Ronit Rai M00872394
CST 3170 Chris Huyck
UCI Digit Categorization 16/02/23

For this task I have used 2 Different Algorithms, this allows me to compare the different approaches and differences in the success percentage as well as the quality of results.

Euclidean Distance

Firstly Euclidean Distance is used, simply by comparing each data item in the test set to all of the data items in the training set, the comparison is done using the simple Euclidean distance formula where the 64 attributes are used as dimensions. The total number of correct predictions are returned and a percentage is calculated. With this solution the best results are obtained, an average success percentage of 98.26% is returned. Although a near-perfect percentage is returned, this algorithm is very computationally intensive with a O(n^3) Big O Notation, and would not be that useful with real world data.

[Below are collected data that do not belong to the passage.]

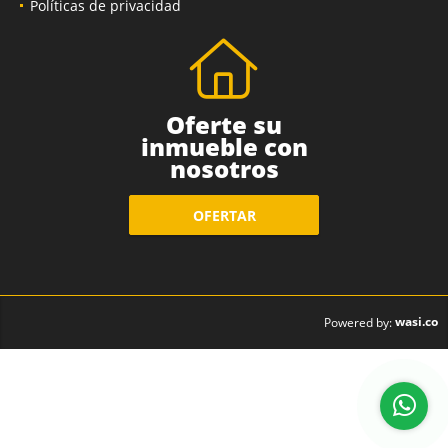
Políticas de privacidad
Oferte su
inmueble con
nosotros
OFERTAR
wasi.co
Powered by: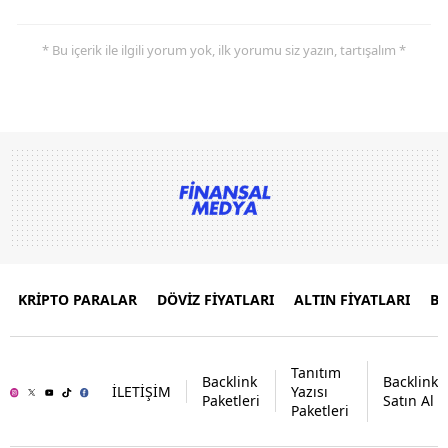
* Bu içerik ile ilgili yorum yok, ilk yorumu siz yazın, tartışalım *
KRİPTO PARALAR
DÖVİZ FİYATLARI
ALTIN FİYATLARI
B
Tanıtım
Backlink
Backlink
İLETİŞİM
Yazısı
Paketleri
Satın Al
Paketleri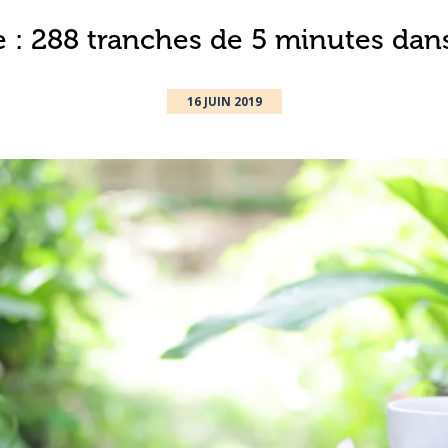
e : 288 tranches de 5 minutes dan
16 JUIN 2019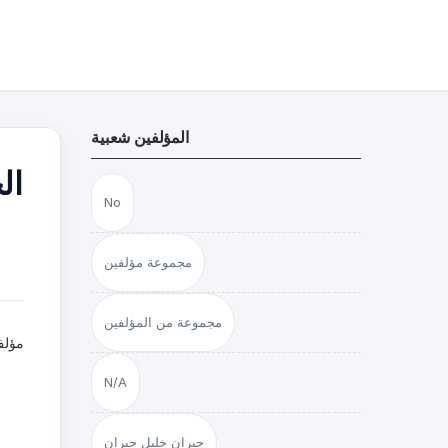
المؤلفين شعبية
ال
No
مجموعة مؤلفين
مجموعة من المؤلفين
مؤلف
N/A
جبران خليل جبران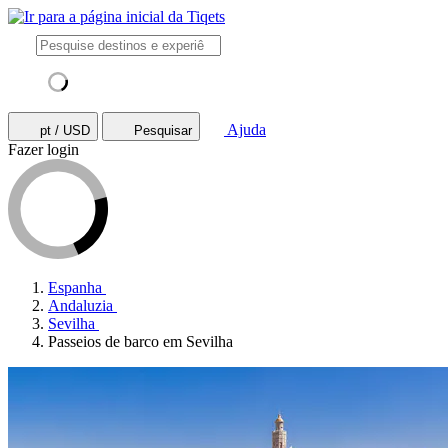
Ajuda
pt / USD
Pesquisar
Fazer login
Espanha
Andaluzia
Sevilha
Passeios de barco em Sevilha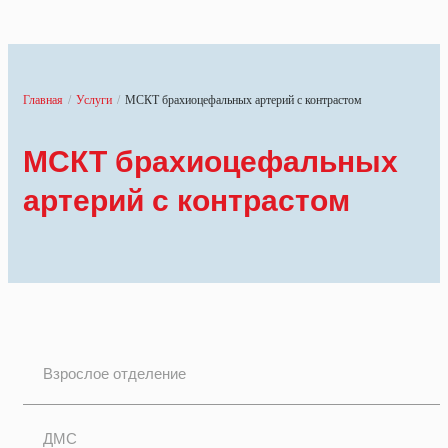
Главная
/
Услуги
/
МСКТ брахиоцефальных артерий с контрастом
МСКТ брахиоцефальных
артерий с контрастом
Взрослое отделение
ДМС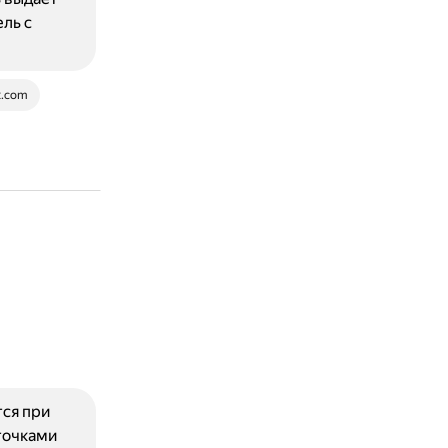
ель с
k.com
тся при
точками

Using Data Set 1 as Test Set

Using Data Set 2 as Test Set

SOM (Self Organizing Maps)

The Second Algorithm used is Self-Organizing Maps. This is a un-supervised learning algorithm. Firstly variables such as the learning rate & maximum iterations are assigned using which the weights are calculated. One Data Set is passed which is used to calculate the weights, a random index is chosen from where its randomly assigned weight is compared with all other data items in the array.

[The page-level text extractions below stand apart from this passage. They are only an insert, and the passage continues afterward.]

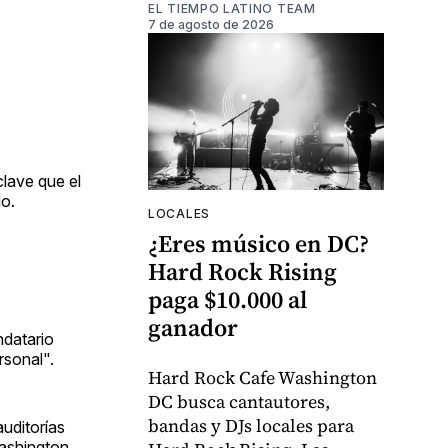
EL TIEMPO LATINO TEAM
7 de agosto de 2026
clave que el
do.
LOCALES
¿Eres músico en DC?
Hard Rock Rising
paga $10.000 al
ganador
ndatario
rsonal".
Hard Rock Cafe Washington
DC busca cantautores,
bandas y DJs locales para
uditorías
Washington,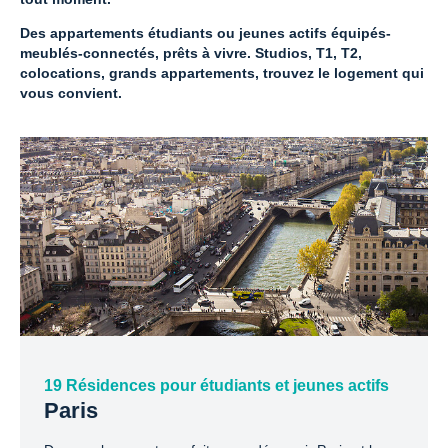
Des appartements étudiants ou jeunes actifs équipés-
meublés-connectés, prêts à vivre. Studios, T1, T2,
colocations, grands appartements, trouvez le logement qui
vous convient.
19 Résidences pour étudiants et jeunes actifs
Paris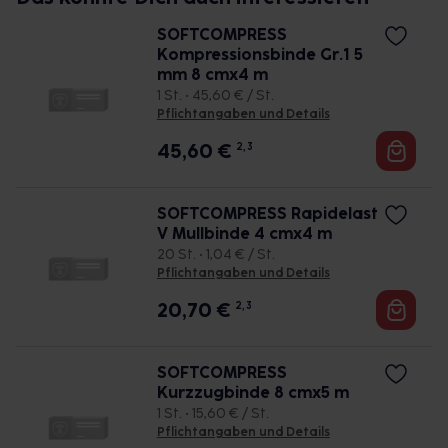
SOFTCOMPRESS
Kompressionsbinde Gr.1 5
mm 8 cmx4 m
1 St. • 45,60 € / St.
Pflichtangaben und Details
45,60
€
2, 3
SOFTCOMPRESS Rapidelast
V Mullbinde 4 cmx4 m
20 St. • 1,04 € / St.
Pflichtangaben und Details
20,70
€
2, 3
SOFTCOMPRESS
Kurzzugbinde 8 cmx5 m
1 St. • 15,60 € / St.
Pflichtangaben und Details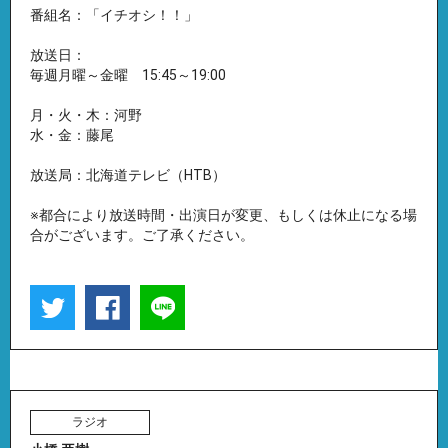
番組名：「イチオシ！！」
放送日：
毎週月曜～金曜 15:45～19:00
月・火・木：河野
水・金：藤尾
放送局：北海道テレビ（HTB）
※都合により放送時間・出演日が変更、もしくは休止になる場
合がございます。ご了承ください。
ラジオ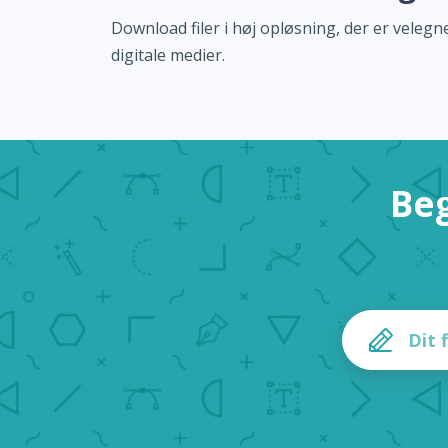
Download filer i høj opløsning, der er velegne
digitale medier.
Beg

The distance, neighborhood radius & influence are 3 parameters used to update the weights. The Distance is the simple Euclidean Distance b/w the current data item and the comparison data item, The neighborhood radius is the parameter that controls the extent to which the weights of the winning neuron (closest matching data item) are updated, the Influence is in charge to determining the effect on neighboring data items’ weights. These values are calculated using a Gaussian Function.

$$ f(influence) = e^{-distancedistance/2radius*radius} $$

$$ f(neighbourhoodRadius) = rows/2*e^{-iter/(maxIter/2)} $$

This particular algorithm gives me a very varied set of results since there are many variables to play around with, the best results I have gotten have been b/w 85% and 90% depending on the Learning Rate, Number of Iterations & Number of Dimensions used for the Weights.

The Big O Notation for this Algorithm is usually O(n*2), much more efficient compared to the Euclidean Distance Solution.

Testing Results

Fixed Values

  1. Data Items → 2810
  2. Data Attributes → 64
  3. Weight Count per Item → 1

Variables

  1. Learning Rate
  2. Number of Iterations

Best results are obtained on average when Learning Rate is 1.0 & the number of iterations are increased, 88+% on average using 15,000 iterations. Best Result of 91.03% (91.03202846975088) is obtained when Learning Rate is 0.02 and Number of Iterations is 15000. Similar results are obtained when switching up the test and training data. Average Success Rate is about 90%.